**About this task:**
Below are entries. Reproduce exactly the lines between the line holding "M1427,287L1441,350L1373,367L1358,304Z" and the line holding "M996,699L1011,759L952,773L937,714Z", inclusive, and only those.
---+---
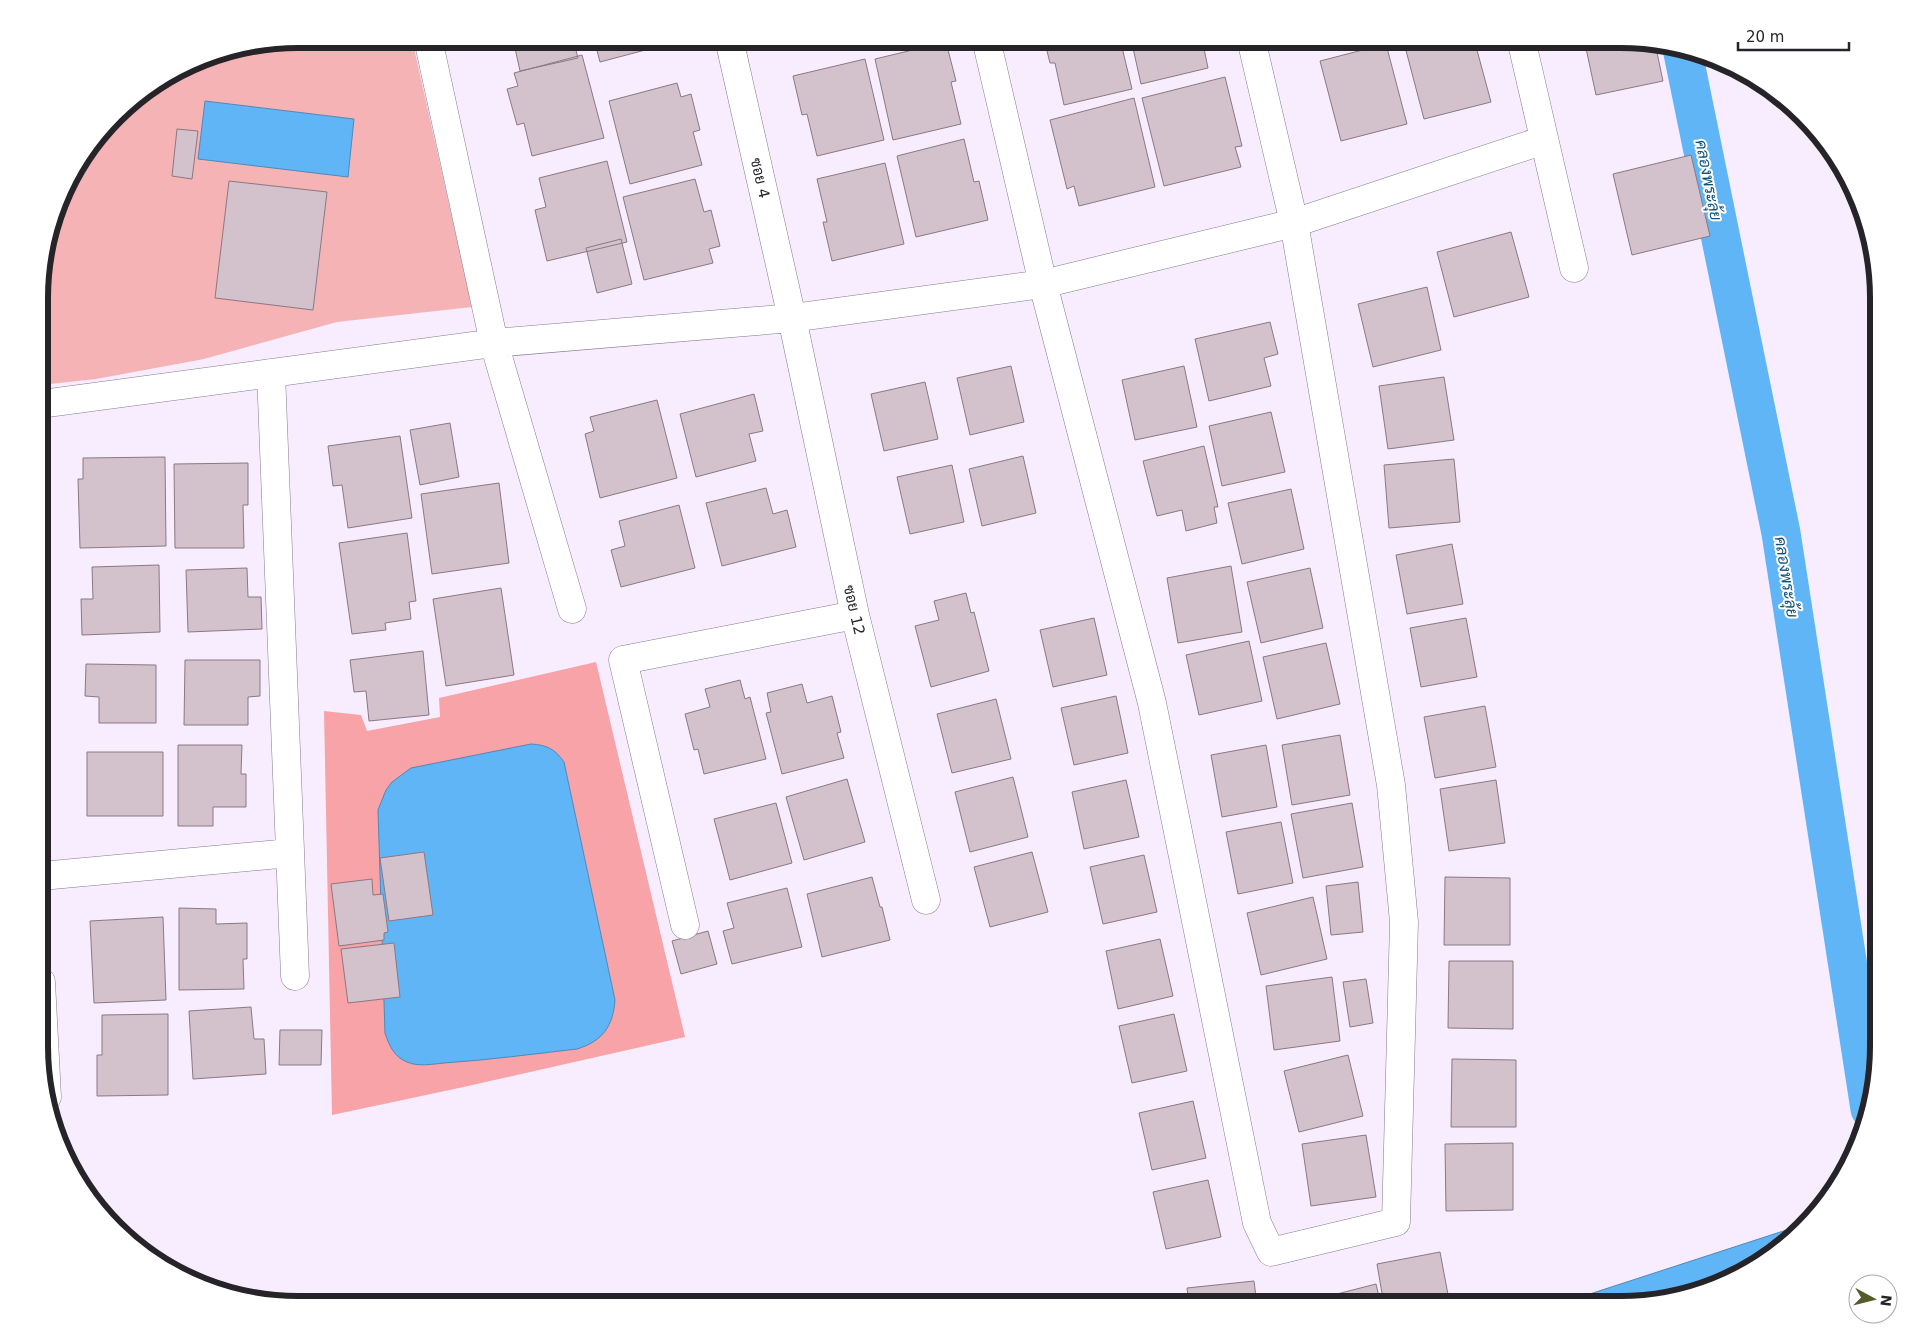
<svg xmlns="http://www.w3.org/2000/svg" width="1918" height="1344" font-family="'DejaVu Sans',Sarabun,sans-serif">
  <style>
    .green { fill: #f6b3b6 }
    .forest { fill: #f7a3a8 }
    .water { fill: #60b5f6; stroke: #4f89b8 }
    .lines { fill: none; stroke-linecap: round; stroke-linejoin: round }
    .canal { stroke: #60b5f6; stroke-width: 39 }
    .building { fill: #d3c1cb; stroke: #8a7982 }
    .street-casing { stroke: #847b8b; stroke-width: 29 }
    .street { stroke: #fff; stroke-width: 28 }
    .labels { text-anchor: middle; stroke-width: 4; stroke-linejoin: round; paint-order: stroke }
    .street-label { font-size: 15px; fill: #262329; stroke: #fff }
    .water-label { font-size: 16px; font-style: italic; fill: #0f507a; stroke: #fff }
    .rim { fill: none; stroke: #262329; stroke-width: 6 }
  </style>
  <rect width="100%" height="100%" fill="#f7edff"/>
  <!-- green -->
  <path class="green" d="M297,39H412L472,307L337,322L204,359L96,379L41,385V264L66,183L127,103L199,58Z"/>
  <!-- forest -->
  <path class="forest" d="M596,662L685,1037L459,1088L332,1115L324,711L361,715L367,731L440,717L439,698Z"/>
  <!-- water -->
  <path class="water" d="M205,101L354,119L348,177L198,159Z
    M531,744C547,745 555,749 564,762L615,1000C613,1026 603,1041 577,1049C533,1054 489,1060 444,1063C433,1064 418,1067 407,1062C394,1057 389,1045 385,1033L378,810L386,790L392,782L411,768Z
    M1808,1223L1791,1241L1735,1278L1687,1297L1621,1305H1556Z"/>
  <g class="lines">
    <!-- canal -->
    <path class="canal" d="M1682,48L1781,533L1870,1109"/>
  </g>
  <!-- building -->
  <path class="building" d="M513,39H573L578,58L520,71Z
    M594,39H667L668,44L600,62Z
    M1044,39H1120L1132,89L1064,105L1055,63H1050Z
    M1131,39H1202L1208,68L1141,84Z
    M1403,39H1474L1491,102L1424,119Z
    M1584,39H1637L1655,43L1663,81L1596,95Z
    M946,42L956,81L951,82L961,124L893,140L875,59Z
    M1386,44L1407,124L1341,141L1320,61Z
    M582,55L604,138L532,156L524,123L517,125L507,89L518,86L514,73Z
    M865,59L884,140L817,156L807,114L802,115L793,76Z
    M1225,77L1242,146L1235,147L1241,167L1164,186L1142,98Z
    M677,83L681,97L691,94L700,130L693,132L702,165L630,184L609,101Z
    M1134,98L1155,187L1079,206L1074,186L1067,189L1050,120Z
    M177,129L198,131L192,179L172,176Z
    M964,139L974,182L979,181L988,220L916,237L897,156Z
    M1691,155L1710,236L1632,255L1613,174Z
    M607,161L627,242L547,261L535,210L546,207L539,178Z
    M885,163L904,244L832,261L823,222H827L817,179Z
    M695,179L704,212L711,210L720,246L709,249L713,263L644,280L623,197Z
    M229,181L327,192L313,310L215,298Z
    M1511,232L1529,297L1454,317L1437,252Z
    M621,239L632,284L597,293L586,248Z
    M1427,287L1441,350L1373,367L1358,304Z
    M1270,322L1278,354L1264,358L1271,386L1209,401L1195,339Z
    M1011,366L1024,422L970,435L957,378Z
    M1184,366L1197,427L1135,440L1122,380Z
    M1444,377L1454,440L1388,449L1379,386Z
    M925,382L938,439L884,451L871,394Z
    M754,394L763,431L749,434L756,461L696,477L680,414Z
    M657,400L677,478L600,498L585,434L594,431L590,417Z
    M1271,412L1285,472L1222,486L1209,426Z
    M450,423L459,477L420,485L410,430Z
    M400,436L412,518L348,528L342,485L333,486L328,446Z
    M1204,446L1218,507H1214L1217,523L1186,531L1182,510L1157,516L1143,461Z
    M1023,456L1036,513L982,526L969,469Z
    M165,457L166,546L80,548L78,479H83V458Z
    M1454,459L1460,522L1389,528L1384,465Z
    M248,463V505H243L244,548H175L174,464Z
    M952,465L964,522L910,534L897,477Z
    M499,483L509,563L432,574L421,494Z
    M766,488L773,514L787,510L796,547L722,566L706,503Z
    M1291,489L1304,549L1242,564L1228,503Z
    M679,505L695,568L621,587L611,550L625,546L619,521Z
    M407,533L416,601L409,602L411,619L385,623L386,630L352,634L339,543Z
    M1452,544L1463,604L1407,614L1396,555Z
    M159,565L160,632L82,635L81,599H93L92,567Z
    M1231,566L1242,632L1178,643L1167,578Z
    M247,568L248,597H261L262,629L188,632L186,570Z
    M1310,568L1323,628L1261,643L1247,582Z
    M501,588L514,675L446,686L433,599Z
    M966,593L971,613L974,612L989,671L931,687L915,626L939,620L934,601Z
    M1094,618L1107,675L1053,687L1040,630Z
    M1466,618L1477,677L1421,687L1410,628Z
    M1249,641L1262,701L1199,715L1186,655Z
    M1326,643L1340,704L1277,719L1263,657Z
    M423,651L429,715L369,721L366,691L354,692L350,660Z
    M185,660H260V696L248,697V725H184Z
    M86,664L156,665V723H99V697L85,696Z
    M740,680L745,699L750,697L766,759L704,774L698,749L694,750L685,714L710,707L705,689Z
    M802,684L807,703L832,696L841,732L837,733L844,758L782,774L766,713L771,712L767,693Z
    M1116,696L1128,753L1074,765L1061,708Z
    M996,699L1011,759L952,773L937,714Z
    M1485,706L1496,767L1435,778L1424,717Z
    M1340,735L1350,795L1292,805L1282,745Z
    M178,745H242L241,774H246V807H213V826H178Z
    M1266,745L1277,807L1222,817L1211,755Z
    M87,752H163V816H87Z
    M1013,777L1028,837L970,852L955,792Z
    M847,779L865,842L804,860L786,797Z
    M1126,780L1139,837L1084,849L1072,792Z
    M1496,780L1505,843L1449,851L1440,789Z
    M776,803L792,863L730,880L714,819Z
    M1352,803L1363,867L1303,878L1291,814Z
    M1281,822L1293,883L1238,894L1226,832Z
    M424,852L433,915L389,921L380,858Z
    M1032,852L1048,912L990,927L974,867Z
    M1144,855L1157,912L1103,924L1090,867Z
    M872,877L880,907H882L890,940L822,957L807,894Z
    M1445,877L1510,878V945H1444Z
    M372,879L373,895L383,894L388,932L384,933V940L339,946L331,884Z
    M1358,882L1363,932L1331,935L1326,886Z
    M787,888L802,947L732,964L723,931L734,928L727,903Z
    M1313,897L1327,959L1261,975L1247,913Z
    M179,908L216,909V924L247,923V959H243L244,989L179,990Z
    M163,917L166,1000L94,1003L90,921Z
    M708,931L717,964L681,974L672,941Z
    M1160,939L1173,996L1118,1009L1106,951Z
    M394,943L400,997L348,1003L341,949Z
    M1449,961H1513V1029L1448,1028Z
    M1332,977L1340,1041L1274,1050L1266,986Z
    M1366,979L1373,1023L1350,1027L1343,982Z
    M251,1007L254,1039H264L266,1074L193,1079L189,1011Z
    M168,1014V1095L97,1096V1055H102V1015Z
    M1174,1014L1187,1071L1132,1083L1119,1026Z
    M280,1030H322L321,1065H279Z
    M1348,1055L1363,1116L1299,1132L1284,1071Z
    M1452,1059L1516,1060V1127H1451Z
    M1193,1101L1206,1158L1152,1170L1139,1113Z
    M1366,1135L1376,1197L1311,1206L1302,1144Z
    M1513,1143V1210L1446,1211L1445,1144Z
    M1208,1180L1221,1237L1166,1249L1153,1192Z
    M1440,1252L1450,1305H1384L1377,1264Z
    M1254,1281L1257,1305H1189L1187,1288Z
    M1376,1284L1381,1305H1336L1333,1295Z"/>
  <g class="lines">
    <defs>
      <path id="street" d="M428,39L494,343L572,609
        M729,39L792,318L855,615L926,900
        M986,39L1043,284L1152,703L1257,1223L1271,1252L1396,1222L1404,922L1391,785L1294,223L1251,39
        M1521,39L1574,268
        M271,373L295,976
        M41,404L494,343L792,318L1043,284L1294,223L1544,140
        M41,876L290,853
        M685,925L623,660L855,615
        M41,982L47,1097"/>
    </defs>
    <!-- street casing -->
    <use href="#street" class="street-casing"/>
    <!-- street -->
    <use href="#street" class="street"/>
  </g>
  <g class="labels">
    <!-- street labels -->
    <g class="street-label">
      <text transform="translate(760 178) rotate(77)" y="5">ซอย 4</text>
      <text transform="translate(854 610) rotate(77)" y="5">ซอย 12</text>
    </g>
    <!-- water labels -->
    <g class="water-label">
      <text transform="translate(1709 180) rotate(79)" y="6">คลองพระลุ้ย</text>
      <text transform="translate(1787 577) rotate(81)" y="6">คลองพระลุ้ย</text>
    </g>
  </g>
  <!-- crop -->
  <path d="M0 0H1918V1344H0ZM298 48H1620A250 250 0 0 1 1870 298V1046A250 250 0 0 1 1620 1296H298A250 250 0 0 1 48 1046V298A250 250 0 0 1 298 48Z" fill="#fff" fill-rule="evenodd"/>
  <path class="rim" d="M298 48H1620A250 250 0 0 1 1870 298V1046A250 250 0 0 1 1620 1296H298A250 250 0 0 1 48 1046V298A250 250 0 0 1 298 48Z"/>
  <!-- north arrow -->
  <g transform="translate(1873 1299) rotate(97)"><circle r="24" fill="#ffffff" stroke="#a8a7a9"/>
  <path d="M0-4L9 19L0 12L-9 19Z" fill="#555c2a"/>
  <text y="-8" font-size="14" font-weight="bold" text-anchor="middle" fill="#262329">N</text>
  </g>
  <!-- scale -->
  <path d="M1738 42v8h111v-8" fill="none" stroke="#262329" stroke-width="2.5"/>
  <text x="1746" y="42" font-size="15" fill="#262329" stroke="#ffffff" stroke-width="4" paint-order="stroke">20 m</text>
</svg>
---+---
**Answer box:**
    M1427,287L1441,350L1373,367L1358,304Z
    M1270,322L1278,354L1264,358L1271,386L1209,401L1195,339Z
    M1011,366L1024,422L970,435L957,378Z
    M1184,366L1197,427L1135,440L1122,380Z
    M1444,377L1454,440L1388,449L1379,386Z
    M925,382L938,439L884,451L871,394Z
    M754,394L763,431L749,434L756,461L696,477L680,414Z
    M657,400L677,478L600,498L585,434L594,431L590,417Z
    M1271,412L1285,472L1222,486L1209,426Z
    M450,423L459,477L420,485L410,430Z
    M400,436L412,518L348,528L342,485L333,486L328,446Z
    M1204,446L1218,507H1214L1217,523L1186,531L1182,510L1157,516L1143,461Z
    M1023,456L1036,513L982,526L969,469Z
    M165,457L166,546L80,548L78,479H83V458Z
    M1454,459L1460,522L1389,528L1384,465Z
    M248,463V505H243L244,548H175L174,464Z
    M952,465L964,522L910,534L897,477Z
    M499,483L509,563L432,574L421,494Z
    M766,488L773,514L787,510L796,547L722,566L706,503Z
    M1291,489L1304,549L1242,564L1228,503Z
    M679,505L695,568L621,587L611,550L625,546L619,521Z
    M407,533L416,601L409,602L411,619L385,623L386,630L352,634L339,543Z
    M1452,544L1463,604L1407,614L1396,555Z
    M159,565L160,632L82,635L81,599H93L92,567Z
    M1231,566L1242,632L1178,643L1167,578Z
    M247,568L248,597H261L262,629L188,632L186,570Z
    M1310,568L1323,628L1261,643L1247,582Z
    M501,588L514,675L446,686L433,599Z
    M966,593L971,613L974,612L989,671L931,687L915,626L939,620L934,601Z
    M1094,618L1107,675L1053,687L1040,630Z
    M1466,618L1477,677L1421,687L1410,628Z
    M1249,641L1262,701L1199,715L1186,655Z
    M1326,643L1340,704L1277,719L1263,657Z
    M423,651L429,715L369,721L366,691L354,692L350,660Z
    M185,660H260V696L248,697V725H184Z
    M86,664L156,665V723H99V697L85,696Z
    M740,680L745,699L750,697L766,759L704,774L698,749L694,750L685,714L710,707L705,689Z
    M802,684L807,703L832,696L841,732L837,733L844,758L782,774L766,713L771,712L767,693Z
    M1116,696L1128,753L1074,765L1061,708Z
    M996,699L1011,759L952,773L937,714Z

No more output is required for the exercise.